Problem requirements:
An exact copy of the data is required. No picture may appear in it.

Record excerpts:
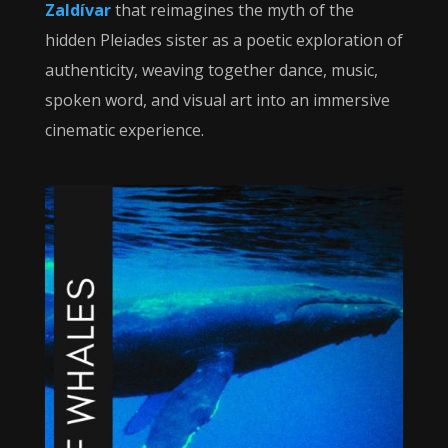
Zaldívar
that reimagines the myth of the
hidden Pleiades sister as a poetic exploration of
authenticity, weaving together dance, music,
spoken word, and visual art into an immersive
cinematic experience.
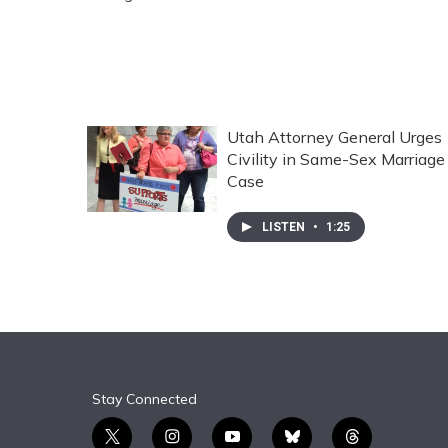
Utah Attorney General Urges
Civility in Same-Sex Marriage
Case
LISTEN
•
1:25
Stay Connected
t
i
y
b
t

Task output:
Zaldívar
that reimagines the myth of the
hidden Pleiades sister as a poetic exploration of
authenticity, weaving together dance, music,
spoken word, and visual art into an immersive
cinematic experience.
Utah Attorney General Urges
Civility in Same-Sex Marriage
Case
LISTEN
•
1:25
Stay Connected
t
i
y
b
t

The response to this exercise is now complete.